Reopening Rockaway branch is no path to the future

By Larry Penner

A recent tour of the long-abandoned Rockaway Long Island Rail Road branch by Assemblyman Phil Goldfeder and DOT Commissioner Polly Trottenberg was a great photo op, but little else.

Goldfeder should have had his mentor, Sen. Charles Schumer, along with MTA Chairman Tom Prendergast, LIRR President Thomas Nowakowski, Gov. Andrew Cuomo and Mayor Bill de Blasio as well. The cost was estimated to be only $200 million and grew to $600 million last year before reaching $1 billion today. Goldfeder needs all five to find $1 billion. The MTA has to come up with a minimum of $500 million.

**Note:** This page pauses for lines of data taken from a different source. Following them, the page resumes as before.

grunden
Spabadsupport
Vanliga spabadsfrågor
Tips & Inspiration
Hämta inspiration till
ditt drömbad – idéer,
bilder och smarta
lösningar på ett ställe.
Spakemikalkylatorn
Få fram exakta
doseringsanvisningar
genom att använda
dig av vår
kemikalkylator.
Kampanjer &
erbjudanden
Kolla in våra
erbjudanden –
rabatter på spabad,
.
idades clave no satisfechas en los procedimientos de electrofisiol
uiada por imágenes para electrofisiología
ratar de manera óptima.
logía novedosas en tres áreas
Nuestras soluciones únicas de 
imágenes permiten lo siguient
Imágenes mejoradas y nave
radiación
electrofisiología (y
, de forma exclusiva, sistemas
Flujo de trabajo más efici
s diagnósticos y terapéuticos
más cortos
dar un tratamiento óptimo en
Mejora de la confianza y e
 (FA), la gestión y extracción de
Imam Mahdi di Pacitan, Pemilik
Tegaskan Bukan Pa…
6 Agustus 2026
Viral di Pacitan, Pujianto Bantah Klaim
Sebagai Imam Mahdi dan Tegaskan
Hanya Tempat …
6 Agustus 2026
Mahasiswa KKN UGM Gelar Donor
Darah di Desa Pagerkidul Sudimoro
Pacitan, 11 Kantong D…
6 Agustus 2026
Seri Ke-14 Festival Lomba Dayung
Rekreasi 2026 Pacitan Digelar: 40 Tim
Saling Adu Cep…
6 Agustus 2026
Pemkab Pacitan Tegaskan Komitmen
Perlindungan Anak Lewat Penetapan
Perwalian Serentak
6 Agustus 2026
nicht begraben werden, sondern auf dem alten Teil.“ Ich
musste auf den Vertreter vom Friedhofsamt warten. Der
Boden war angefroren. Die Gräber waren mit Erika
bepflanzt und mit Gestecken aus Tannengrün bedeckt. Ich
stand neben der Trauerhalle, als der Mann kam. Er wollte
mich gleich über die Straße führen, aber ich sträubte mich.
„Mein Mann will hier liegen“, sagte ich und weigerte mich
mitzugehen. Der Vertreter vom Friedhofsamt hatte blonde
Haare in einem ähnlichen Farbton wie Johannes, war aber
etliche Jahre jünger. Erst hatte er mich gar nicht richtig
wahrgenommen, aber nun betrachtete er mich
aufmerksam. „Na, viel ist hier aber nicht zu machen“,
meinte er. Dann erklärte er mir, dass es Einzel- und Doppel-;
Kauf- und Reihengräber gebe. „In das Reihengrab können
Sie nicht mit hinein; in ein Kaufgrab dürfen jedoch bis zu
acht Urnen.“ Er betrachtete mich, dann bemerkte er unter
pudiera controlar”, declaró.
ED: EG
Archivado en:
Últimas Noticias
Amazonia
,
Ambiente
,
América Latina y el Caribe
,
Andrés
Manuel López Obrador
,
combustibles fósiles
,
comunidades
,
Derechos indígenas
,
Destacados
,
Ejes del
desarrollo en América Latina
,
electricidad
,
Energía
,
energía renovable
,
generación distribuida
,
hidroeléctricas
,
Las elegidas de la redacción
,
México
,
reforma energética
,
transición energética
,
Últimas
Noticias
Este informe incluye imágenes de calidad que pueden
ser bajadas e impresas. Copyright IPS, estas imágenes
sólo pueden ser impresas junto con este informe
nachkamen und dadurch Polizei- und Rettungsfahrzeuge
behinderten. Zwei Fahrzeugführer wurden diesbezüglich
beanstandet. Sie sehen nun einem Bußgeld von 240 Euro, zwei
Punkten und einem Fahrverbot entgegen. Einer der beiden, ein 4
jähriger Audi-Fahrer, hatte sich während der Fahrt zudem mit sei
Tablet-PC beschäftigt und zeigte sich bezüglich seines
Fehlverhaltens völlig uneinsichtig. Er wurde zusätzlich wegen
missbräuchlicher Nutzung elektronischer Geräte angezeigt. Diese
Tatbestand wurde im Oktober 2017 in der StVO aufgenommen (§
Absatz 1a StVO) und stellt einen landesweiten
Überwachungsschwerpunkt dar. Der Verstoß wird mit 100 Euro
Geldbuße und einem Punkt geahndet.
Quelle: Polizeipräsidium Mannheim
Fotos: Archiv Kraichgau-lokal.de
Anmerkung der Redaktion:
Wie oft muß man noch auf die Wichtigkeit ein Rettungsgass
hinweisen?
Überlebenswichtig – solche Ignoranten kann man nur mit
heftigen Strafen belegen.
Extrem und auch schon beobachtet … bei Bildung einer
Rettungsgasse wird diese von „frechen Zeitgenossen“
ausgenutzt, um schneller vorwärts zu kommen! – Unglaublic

These dollars are needed to leverage $500 million more in potential federal New Starts funding under any United States Department of Transportation Full Funding Grant Agreement necessary for financing the full project cost. De Blasio and his hand-picked Commissioner Trottenberg have already committed to the Woodhaven Blvd Select Bus Service alternative. This needs $100 million from the same federal funding pot.

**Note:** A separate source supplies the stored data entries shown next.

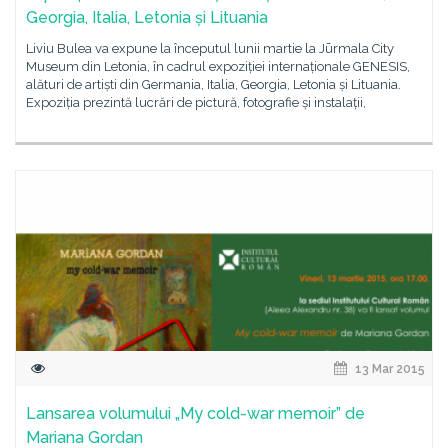
Georgia, Italia, Letonia și Lituania
Liviu Bulea va expune la începutul lunii martie la Jūrmala City
Museum din Letonia, în cadrul expoziției internaționale GENESIS,
alături de artiști din Germania, Italia, Georgia, Letonia și Lituania.
Expoziția prezintă lucrări de pictură, fotografie și instalații,
13 Mar 2015
Lansarea volumului „My cold-war memoir” de
Mariana Gordan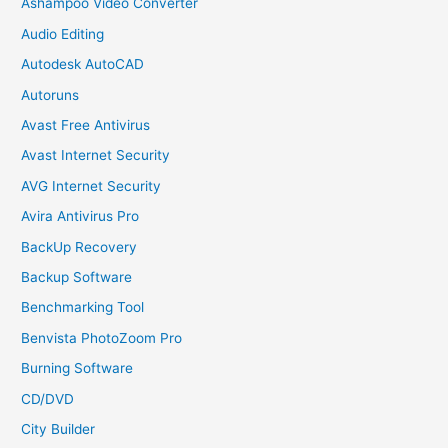
Ashampoo Video Converter
Audio Editing
Autodesk AutoCAD
Autoruns
Avast Free Antivirus
Avast Internet Security
AVG Internet Security
Avira Antivirus Pro
BackUp Recovery
Backup Software
Benchmarking Tool
Benvista PhotoZoom Pro
Burning Software
CD/DVD
City Builder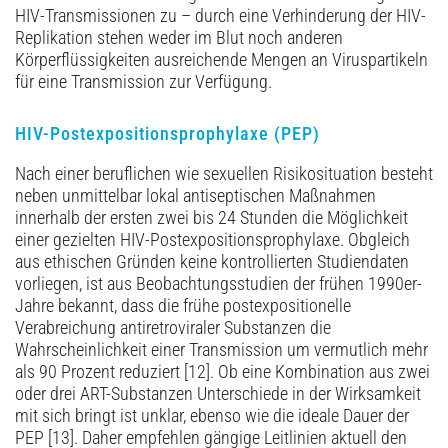
HIV-Transmissionen zu – durch eine Verhinderung der HIV-
Replikation stehen weder im Blut noch anderen
Körperflüssigkeiten ausreichende Mengen an Viruspartikeln
für eine Transmission zur Verfügung.
HIV-Postexpositionsprophylaxe (PEP)
Nach einer beruflichen wie sexuellen Risikosituation besteht
neben unmittelbar lokal antiseptischen Maßnahmen
innerhalb der ersten zwei bis 24 Stunden die Möglichkeit
einer gezielten HIV-Postexpositionsprophylaxe. Obgleich
aus ethischen Gründen keine kontrollierten Studiendaten
vorliegen, ist aus Beobachtungsstudien der frühen 1990er-
Jahre bekannt, dass die frühe postexpositionelle
Verabreichung antiretroviraler Substanzen die
Wahrscheinlichkeit einer Transmission um vermutlich mehr
als 90 Prozent reduziert [12]. Ob eine Kombination aus zwei
oder drei ART-Substanzen Unterschiede in der Wirksamkeit
mit sich bringt ist unklar, ebenso wie die ideale Dauer der
PEP [13]. Daher empfehlen gängige Leitlinien aktuell den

After years of advocacy for this project, Goldfeder has been unable to obtain any city, state, MTA, federal or private commitment for several hundred thousand dollars. This would pay for conducting yet another feasibility study. If he can’t find some loose change for a simple planning study, clearly the odds of finding $1 billion for actual construction are slim to none. As such, don’t make any plans to wait for a train to arrive at any new station along the old Rockaway Beach LIRR branch any time soon. This ran from Rego Park to Ozone Park and further south to the Rockaways until 1962.

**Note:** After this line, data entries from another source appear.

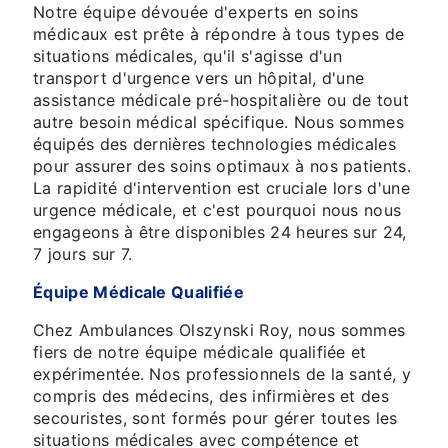
Notre équipe dévouée d'experts en soins
médicaux est prête à répondre à tous types de
situations médicales, qu'il s'agisse d'un
transport d'urgence vers un hôpital, d'une
assistance médicale pré-hospitalière ou de tout
autre besoin médical spécifique. Nous sommes
équipés des dernières technologies médicales
pour assurer des soins optimaux à nos patients.
La rapidité d'intervention est cruciale lors d'une
urgence médicale, et c'est pourquoi nous nous
engageons à être disponibles 24 heures sur 24,
7 jours sur 7.
Équipe Médicale Qualifiée
Chez Ambulances Olszynski Roy, nous sommes
fiers de notre équipe médicale qualifiée et
expérimentée. Nos professionnels de la santé, y
compris des médecins, des infirmières et des
secouristes, sont formés pour gérer toutes les
situations médicales avec compétence et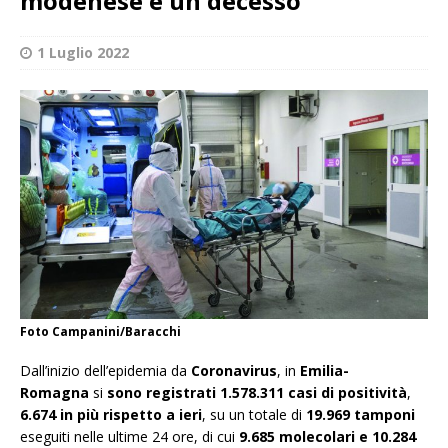
modenese e un decesso
1 Luglio 2022
Foto Campanini/Baracchi
Dall’inizio dell’epidemia da
Coronavirus
, in
Emilia-
Romagna
si
sono registrati
1.578.311
casi
di positività
,
6.674
in più rispetto a ieri
, su un totale di
19.969 tamponi
eseguiti nelle ultime 24 ore, di cui
9.685
molecolari e 10.284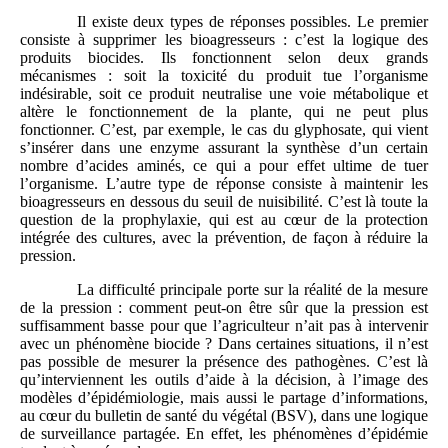
Il existe deux types de réponses possibles. Le premier
consiste à supprimer les bioagresseurs : c’est la logique des
produits biocides. Ils fonctionnent selon deux grands
mécanismes : soit la toxicité du produit tue l’organisme
indésirable, soit ce produit neutralise une voie métabolique et
altère le fonctionnement de la plante, qui ne peut plus
fonctionner. C’est, par exemple, le cas du glyphosate, qui vient
s’insérer dans une enzyme assurant la synthèse d’un certain
nombre d’acides aminés, ce qui a pour effet ultime de tuer
l’organisme. L’autre type de réponse consiste à maintenir les
bioagresseurs en dessous du seuil de nuisibilité. C’est là toute la
question de la prophylaxie, qui est au cœur de la protection
intégrée des cultures, avec la prévention, de façon à réduire la
pression.
La difficulté principale porte sur la réalité de la mesure
de la pression : comment peut-on être sûr que la pression est
suffisamment basse pour que l’agriculteur n’ait pas à intervenir
avec un phénomène biocide ? Dans certaines situations, il n’est
pas possible de mesurer la présence des pathogènes. C’est là
qu’interviennent les outils d’aide à la décision, à l’image des
modèles d’épidémiologie, mais aussi le partage d’informations,
au cœur du bulletin de santé du végétal (BSV), dans une logique
de surveillance partagée. En effet, les phénomènes d’épidémie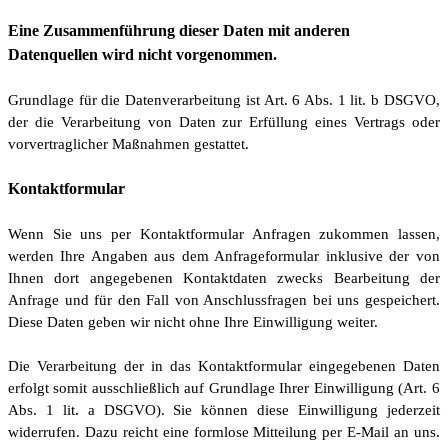
Eine Zusammenführung dieser Daten mit anderen
Datenquellen wird nicht vorgenommen.
Grundlage für die Datenverarbeitung ist Art. 6 Abs. 1 lit. b DSGVO,
der die Verarbeitung von Daten zur Erfüllung eines Vertrags oder
vorvertraglicher Maßnahmen gestattet.
Kontaktformular
Wenn Sie uns per Kontaktformular Anfragen zukommen lassen,
werden Ihre Angaben aus dem Anfrageformular inklusive der von
Ihnen dort angegebenen Kontaktdaten zwecks Bearbeitung der
Anfrage und für den Fall von Anschlussfragen bei uns gespeichert.
Diese Daten geben wir nicht ohne Ihre Einwilligung weiter.
Die Verarbeitung der in das Kontaktformular eingegebenen Daten
erfolgt somit ausschließlich auf Grundlage Ihrer Einwilligung (Art. 6
Abs. 1 lit. a DSGVO). Sie können diese Einwilligung jederzeit
widerrufen. Dazu reicht eine formlose Mitteilung per E-Mail an uns.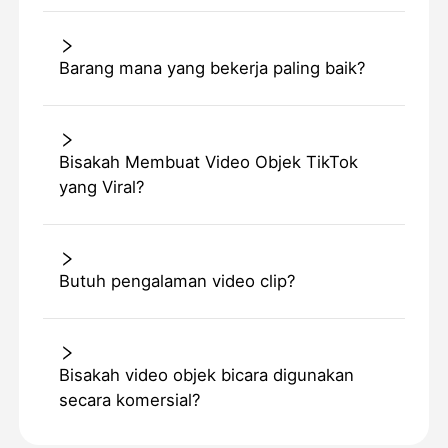
Barang mana yang bekerja paling baik?
Bisakah Membuat Video Objek TikTok
yang Viral?
Butuh pengalaman video clip?
Bisakah video objek bicara digunakan
secara komersial?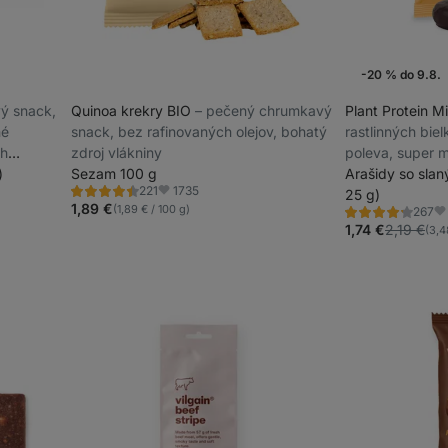
-20 % do 9.8.
vý snack,
Quinoa krekry BIO
⁠–⁠ pečený chrumkavý
Plant Protein M
né
snack, bez rafinovaných olejov, bohatý
rastlinných bie
ah
zdroj vlákniny
poleva, super 
)
Sezam 100 g
náplňou
Arašidy so sla
1735
221
25 g)
Hodnotenie
Obľúbené
4.5/5,
1,89 €
(1,89 € / 100 g)
267
Hodnotenie
Ob
221
4.2/5,
1,74 €
2,19 €
(3,4
recenzií
267
recenzií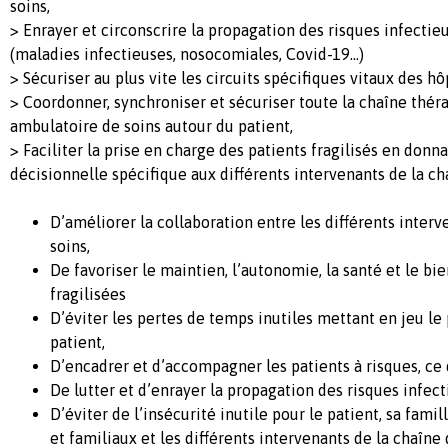
soins,
> Enrayer et circonscrire la propagation des risques infectieu
(maladies infectieuses, nosocomiales, Covid-19…)
> Sécuriser au plus vite les circuits spécifiques vitaux des hô
> Coordonner, synchroniser et sécuriser toute la chaîne thér
ambulatoire de soins autour du patient,
> Faciliter la prise en charge des patients fragilisés en donn
décisionnelle spécifique aux différents intervenants de la chaî
D’améliorer la collaboration entre les différents interv
soins,
De favoriser le maintien, l’autonomie, la santé et le b
fragilisées
D’éviter les pertes de temps inutiles mettant en jeu le 
patient,
D’encadrer et d’accompagner les patients à risques, ce 
De lutter et d’enrayer la propagation des risques infect
D’éviter de l’insécurité inutile pour le patient, sa fami
et familiaux et les différents intervenants de la chaîne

History has shown that construction of any major new transportation system expansion project has taken decades to complete. Between the time of all the feasibility studies, environmental reviews, planning, identifying and securing funding, budgeting, design, engineering, real estate acquisition, permits, procurements, construction and opening-day service can take more than a generation.

Virtually all of these issues would also apply to reopening the old LIRR Rockaway Beach branch line. And don’t forget the logistical and operational issues of running any LIRR service parallel to the existing subway line to the Rockaways. Construction through the Jamaica Bay wetlands will also provide challenges.

There are local community divisions along this route between those wanting to convert this corridor to a permanent park with hiking trails versus restoration of LIRR service. Most recently, some want to convert a significant portion of this corridor to buses only.

Will existing bus and subway commuters want to pay the higher fares charged by the LIRR? Riders would still have to pay twice when transferring from the LIRR to the subway at Atlantic Avenue, Woodside, Penn or Grand Central stations. Current fares are $31 for a weekly or $116.50 for a monthly.

LIRR service to the Rockaways would at a minimum be considered Zone 3 just like other Queens neighborhoods. Current fares for Zone 3 riders are $218 for a monthly or $69.75 for a weekly pass. How much will these fares would be years later when passenger revenue service is finally introduced?

Any additional new LIRR service to Penn Station, which would include restoration of the old Rockaway branch, has other issues to contend with. There is little room to run additional trains into or out of Penn Station during either a.m. or p.m. rush hours.

Three of four tunnels running inbound a.m. and outbound p.m. rush hours have very tight spacing between trains. Penn Station is currently operating at 100 percent capacity during both a.m. and p.m. rush hours. Nothing will change until LIRR Eastside Access to Grand Central Terminal is open for revenue service. The anticipated revenue service date has slipped on numerous occasions from originally 2011. The MTA “party line” claim (based upon the most recent project recovery schedule which has also changed numerous times during the life of the project) calls for a December 2022 opening day. Based upon previous history of delays and recovery schedules, don’t be surprised if first day of revenue service occurs in 2023, 2024 or later.

But both Amtrak and Metro North Rail Road have their eyes on any potential new capacity which might become available at Penn Station to use for their own respective services. Ditto for residents on the other nine existing LIRR branches.

At the end of the day, introduction of limited stop bus routes from two-fare zones to the nearest subway station, expansion of express bus service into Manhattan, creation of either Select Bus Service (SBS), Bus Rapid Transit (BRT), buses only on abandoned rail right-of-way, subsidies to support ferry service or reopening the old Woodhaven Station on the Atlantic Avenue LIRR branch may be better bets for residents looking for new transportation options that have a realistic chance to reach service in our life time.

All have already been proven successful. Any could be implemented far faster than any restoration of old LIRR branch services.